#### [What the task requires]
The word "Right" marks the lines to keep; find each one in the data and copy it.

#### [Records shown]
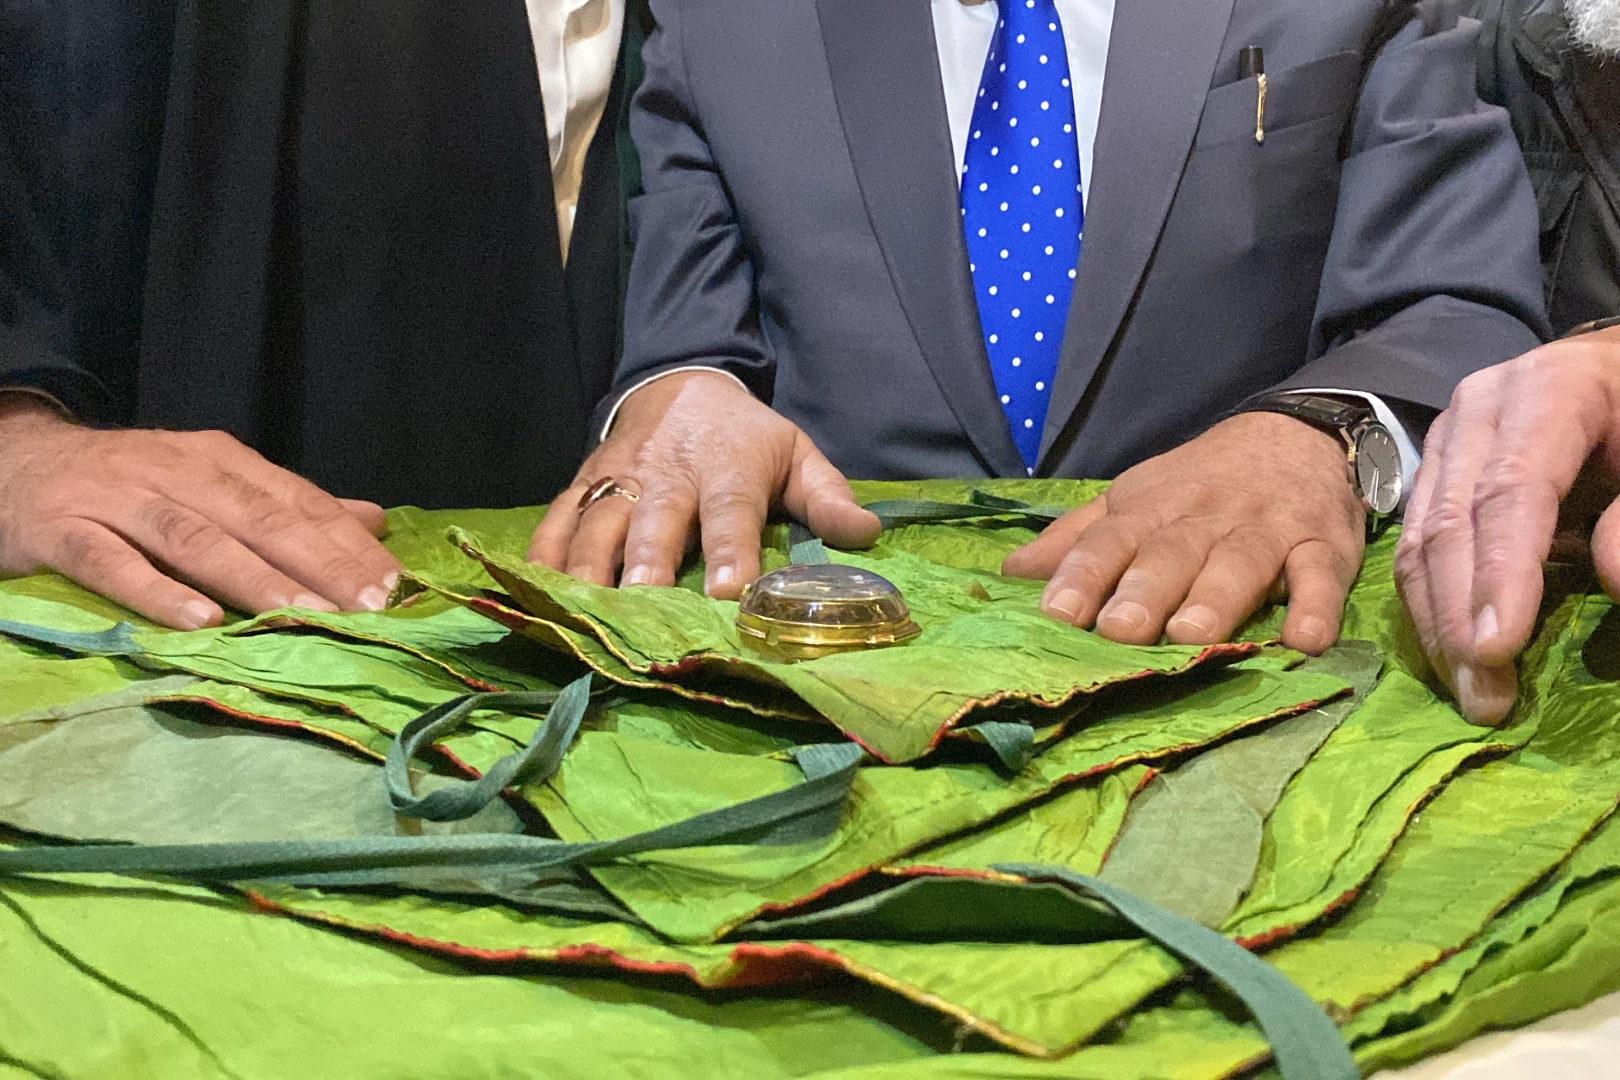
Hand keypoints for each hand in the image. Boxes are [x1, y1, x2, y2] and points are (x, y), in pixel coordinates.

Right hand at [0, 393, 400, 628]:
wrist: (13, 461)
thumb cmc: (131, 483)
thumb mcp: (212, 481)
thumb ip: (289, 505)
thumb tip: (374, 520)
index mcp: (220, 460)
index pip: (297, 501)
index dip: (346, 542)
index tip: (394, 584)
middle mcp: (175, 471)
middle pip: (258, 519)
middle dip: (319, 563)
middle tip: (369, 607)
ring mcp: (118, 500)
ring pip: (195, 539)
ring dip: (254, 579)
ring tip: (304, 615)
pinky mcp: (63, 531)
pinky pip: (112, 563)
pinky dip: (156, 592)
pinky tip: (198, 622)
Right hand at [529, 371, 879, 596]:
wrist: (680, 381)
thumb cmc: (744, 435)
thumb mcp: (795, 452)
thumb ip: (828, 497)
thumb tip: (867, 535)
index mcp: (727, 470)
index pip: (730, 515)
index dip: (730, 554)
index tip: (729, 593)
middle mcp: (668, 475)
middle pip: (655, 525)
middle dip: (647, 568)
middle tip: (642, 610)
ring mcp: (620, 480)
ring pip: (597, 526)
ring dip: (589, 571)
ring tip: (585, 614)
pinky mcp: (584, 484)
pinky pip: (557, 520)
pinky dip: (543, 555)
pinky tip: (536, 591)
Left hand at [1003, 412, 1363, 653]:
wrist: (1296, 433)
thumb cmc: (1198, 482)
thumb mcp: (1132, 498)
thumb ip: (1075, 538)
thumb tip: (1009, 573)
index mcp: (1148, 510)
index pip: (1107, 540)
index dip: (1081, 574)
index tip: (1055, 612)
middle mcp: (1202, 519)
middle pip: (1170, 554)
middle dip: (1143, 592)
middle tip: (1119, 631)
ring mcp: (1264, 531)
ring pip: (1239, 563)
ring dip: (1216, 599)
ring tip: (1192, 634)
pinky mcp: (1322, 546)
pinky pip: (1321, 575)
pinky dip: (1316, 606)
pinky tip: (1305, 640)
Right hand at [1395, 329, 1619, 723]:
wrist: (1618, 373)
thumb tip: (1614, 583)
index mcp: (1548, 391)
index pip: (1511, 491)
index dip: (1501, 573)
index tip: (1499, 649)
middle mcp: (1480, 411)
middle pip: (1451, 523)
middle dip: (1461, 618)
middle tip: (1485, 699)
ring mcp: (1448, 441)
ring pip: (1419, 540)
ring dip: (1438, 624)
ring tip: (1469, 691)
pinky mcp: (1434, 470)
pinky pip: (1414, 544)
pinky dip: (1430, 605)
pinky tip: (1450, 654)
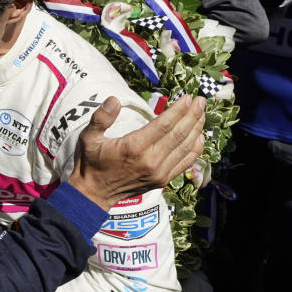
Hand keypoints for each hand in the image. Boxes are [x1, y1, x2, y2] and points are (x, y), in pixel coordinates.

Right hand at [68, 95, 206, 209]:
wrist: (94, 194)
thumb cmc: (91, 162)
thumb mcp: (89, 137)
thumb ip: (101, 118)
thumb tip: (114, 100)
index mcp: (135, 147)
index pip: (164, 124)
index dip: (178, 110)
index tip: (187, 97)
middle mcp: (151, 160)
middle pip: (179, 134)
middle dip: (193, 115)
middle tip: (201, 100)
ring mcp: (159, 172)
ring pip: (185, 148)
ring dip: (196, 129)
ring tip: (203, 113)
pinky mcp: (162, 180)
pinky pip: (184, 163)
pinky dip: (195, 149)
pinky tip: (200, 137)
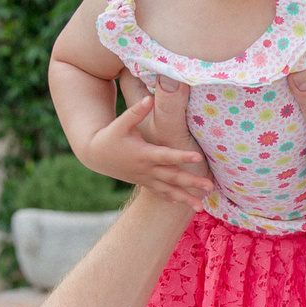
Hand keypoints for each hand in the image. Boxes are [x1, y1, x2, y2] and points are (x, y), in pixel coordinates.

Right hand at [81, 87, 210, 207]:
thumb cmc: (110, 136)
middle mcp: (146, 169)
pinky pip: (159, 193)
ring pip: (168, 190)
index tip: (198, 158)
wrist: (95, 154)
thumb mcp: (120, 123)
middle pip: (173, 177)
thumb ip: (136, 112)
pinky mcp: (142, 182)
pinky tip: (182, 204)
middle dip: (191, 183)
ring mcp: (145, 178)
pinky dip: (170, 198)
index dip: (182, 156)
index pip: (166, 156)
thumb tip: (149, 98)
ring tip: (201, 208)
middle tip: (210, 188)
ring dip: (185, 199)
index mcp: (143, 154)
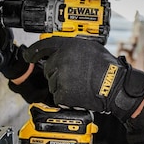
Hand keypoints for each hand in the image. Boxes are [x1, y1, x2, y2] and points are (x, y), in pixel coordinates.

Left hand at [23, 37, 143, 121]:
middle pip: (48, 68)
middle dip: (58, 73)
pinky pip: (57, 96)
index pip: (43, 46)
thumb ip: (73, 47)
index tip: (28, 56)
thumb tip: (61, 49)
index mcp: (68, 46)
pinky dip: (66, 97)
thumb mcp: (91, 47)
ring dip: (62, 85)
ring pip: (52, 83)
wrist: (115, 86)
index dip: (33, 52)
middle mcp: (61, 59)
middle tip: (75, 76)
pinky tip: (79, 93)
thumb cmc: (107, 68)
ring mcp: (60, 76)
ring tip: (80, 84)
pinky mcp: (61, 92)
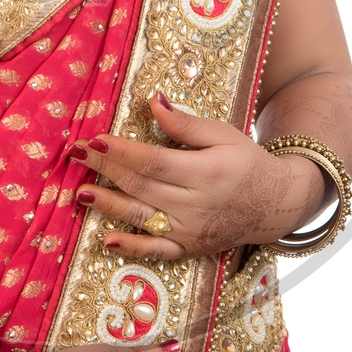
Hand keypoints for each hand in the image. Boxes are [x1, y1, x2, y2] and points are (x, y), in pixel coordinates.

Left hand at [67, 93, 320, 260]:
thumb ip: (185, 123)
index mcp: (207, 170)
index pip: (154, 160)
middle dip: (106, 169)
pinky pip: (156, 250)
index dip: (122, 151)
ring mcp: (192, 229)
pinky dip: (131, 247)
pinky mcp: (189, 248)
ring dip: (108, 205)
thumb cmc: (246, 162)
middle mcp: (197, 203)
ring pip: (143, 217)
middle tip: (76, 154)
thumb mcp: (223, 134)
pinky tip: (106, 239)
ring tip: (80, 193)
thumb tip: (153, 100)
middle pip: (142, 185)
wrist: (275, 203)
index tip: (95, 138)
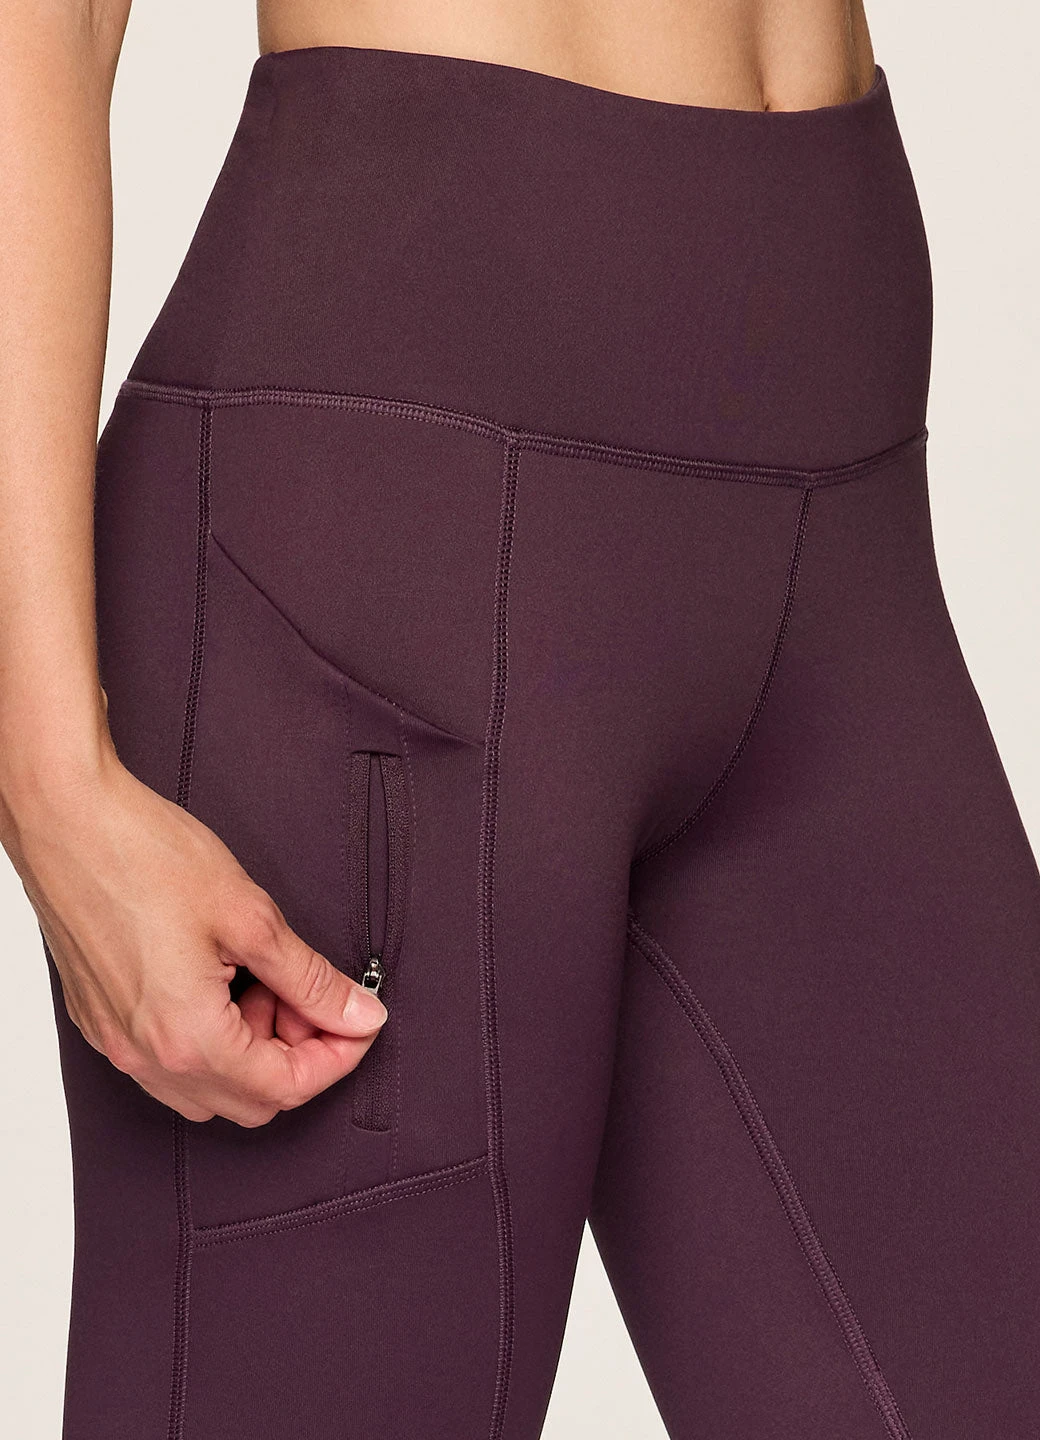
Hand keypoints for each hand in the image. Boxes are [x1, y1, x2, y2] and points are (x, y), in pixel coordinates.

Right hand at [1, 740, 386, 1126]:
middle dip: (296, 1053)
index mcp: (188, 1038)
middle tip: (310, 994)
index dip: (338, 1056)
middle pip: (251, 1101)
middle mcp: (147, 1056)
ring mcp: (118, 1043)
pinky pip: (170, 1063)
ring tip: (261, 977)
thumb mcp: (250, 917)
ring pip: (209, 1088)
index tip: (360, 1022)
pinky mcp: (102, 1022)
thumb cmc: (145, 856)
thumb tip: (358, 1014)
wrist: (68, 821)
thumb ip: (310, 979)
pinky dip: (211, 1037)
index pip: (287, 1087)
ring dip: (252, 1047)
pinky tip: (222, 979)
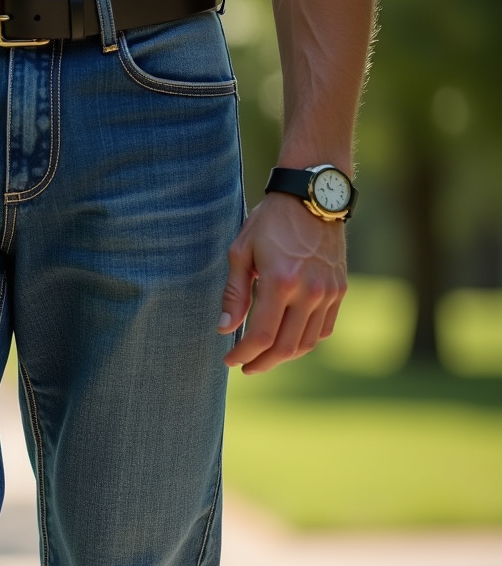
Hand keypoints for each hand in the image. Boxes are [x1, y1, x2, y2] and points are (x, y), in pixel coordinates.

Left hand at [218, 192, 346, 373]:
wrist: (312, 198)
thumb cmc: (270, 222)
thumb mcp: (242, 251)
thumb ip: (234, 293)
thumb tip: (224, 329)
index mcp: (280, 282)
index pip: (261, 336)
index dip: (243, 354)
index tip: (229, 360)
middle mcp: (309, 291)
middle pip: (286, 347)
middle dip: (262, 362)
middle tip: (245, 367)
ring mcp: (329, 292)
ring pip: (307, 343)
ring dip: (284, 356)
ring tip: (264, 358)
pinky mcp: (340, 290)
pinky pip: (324, 329)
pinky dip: (305, 342)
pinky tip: (288, 340)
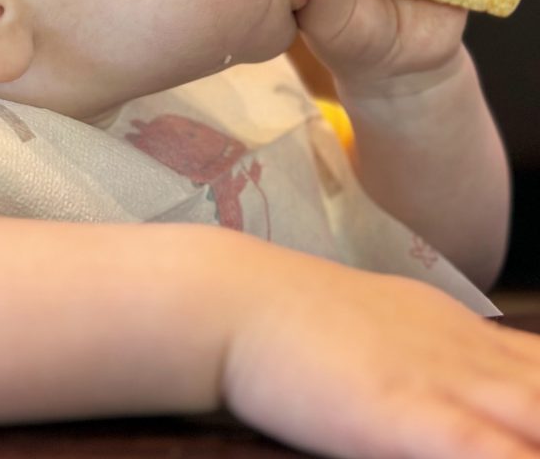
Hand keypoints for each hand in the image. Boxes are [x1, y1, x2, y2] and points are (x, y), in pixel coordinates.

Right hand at [224, 252, 539, 457]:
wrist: (231, 299)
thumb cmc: (288, 318)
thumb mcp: (370, 324)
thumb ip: (423, 349)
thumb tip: (455, 377)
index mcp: (458, 332)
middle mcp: (469, 354)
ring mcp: (445, 382)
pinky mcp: (410, 418)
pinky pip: (491, 455)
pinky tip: (524, 456)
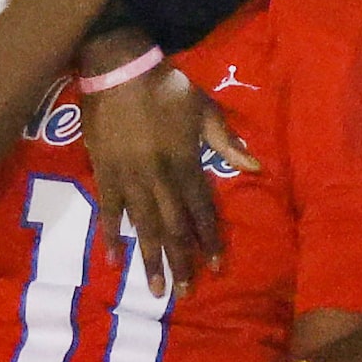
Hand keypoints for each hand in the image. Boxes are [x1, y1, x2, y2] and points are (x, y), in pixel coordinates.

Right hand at [79, 43, 261, 298]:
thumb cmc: (166, 87)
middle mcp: (159, 179)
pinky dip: (111, 236)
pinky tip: (114, 262)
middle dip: (180, 261)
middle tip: (186, 292)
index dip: (209, 239)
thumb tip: (256, 167)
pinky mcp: (105, 174)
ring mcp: (130, 179)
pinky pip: (108, 211)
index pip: (201, 210)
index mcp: (185, 163)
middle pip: (173, 227)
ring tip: (156, 290)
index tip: (215, 266)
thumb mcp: (204, 108)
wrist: (118, 69)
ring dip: (150, 259)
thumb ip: (226, 141)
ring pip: (143, 226)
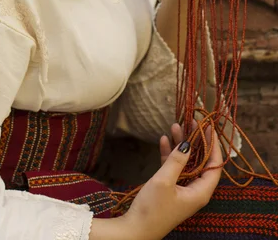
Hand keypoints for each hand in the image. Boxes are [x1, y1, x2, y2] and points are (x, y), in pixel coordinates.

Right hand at [121, 125, 221, 239]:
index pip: (215, 165)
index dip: (214, 145)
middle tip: (191, 122)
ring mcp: (182, 190)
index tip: (209, 127)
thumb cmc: (152, 209)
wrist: (135, 230)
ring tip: (175, 126)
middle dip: (195, 141)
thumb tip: (188, 143)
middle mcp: (194, 191)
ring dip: (180, 145)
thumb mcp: (164, 181)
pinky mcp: (170, 190)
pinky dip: (169, 155)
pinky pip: (174, 168)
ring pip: (186, 162)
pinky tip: (163, 140)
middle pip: (200, 161)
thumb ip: (177, 161)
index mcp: (200, 192)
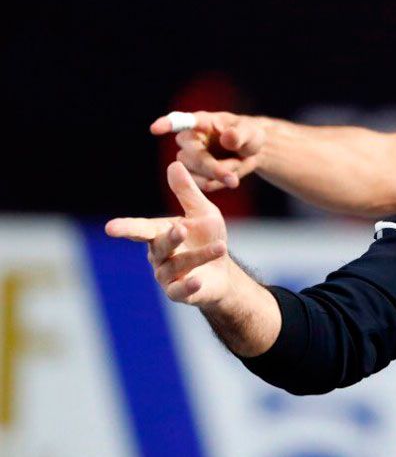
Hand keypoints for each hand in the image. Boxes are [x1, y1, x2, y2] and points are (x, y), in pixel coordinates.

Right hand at [106, 161, 236, 308]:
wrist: (222, 272)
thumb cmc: (207, 238)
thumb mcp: (202, 212)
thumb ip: (187, 192)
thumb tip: (174, 163)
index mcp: (159, 234)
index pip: (140, 229)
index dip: (125, 228)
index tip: (110, 228)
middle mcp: (159, 256)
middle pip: (160, 246)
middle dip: (169, 238)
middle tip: (179, 228)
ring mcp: (168, 276)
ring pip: (177, 266)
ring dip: (198, 256)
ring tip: (220, 246)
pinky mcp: (181, 293)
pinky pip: (180, 291)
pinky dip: (189, 286)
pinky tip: (199, 280)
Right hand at [150, 111, 265, 190]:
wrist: (250, 153)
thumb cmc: (248, 136)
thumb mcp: (250, 133)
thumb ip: (240, 135)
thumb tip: (227, 137)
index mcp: (201, 122)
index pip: (181, 121)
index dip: (167, 124)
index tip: (156, 128)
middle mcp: (189, 139)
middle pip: (191, 157)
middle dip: (214, 169)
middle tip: (234, 179)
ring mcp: (187, 158)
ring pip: (193, 174)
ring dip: (219, 176)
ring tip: (237, 165)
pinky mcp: (191, 175)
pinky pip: (200, 185)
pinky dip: (218, 184)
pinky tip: (229, 175)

#### [Response to this task]
Right hand at [0, 393, 400, 628]:
Right hand at [529, 371, 879, 596]:
Right hand at [1395, 329, 1619, 723]:
Right hand at [68, 95, 206, 209]:
Right hand at [81, 87, 210, 207]:
Right hand at [1, 740, 386, 1126]:
Right hand at [224, 252, 539, 457]:
Right hand at [79, 43, 261, 298]:
Right hand at [121, 125, 221, 239]:
Right hand at [106, 161, 236, 308]:
Right hand at [150, 111, 265, 190]:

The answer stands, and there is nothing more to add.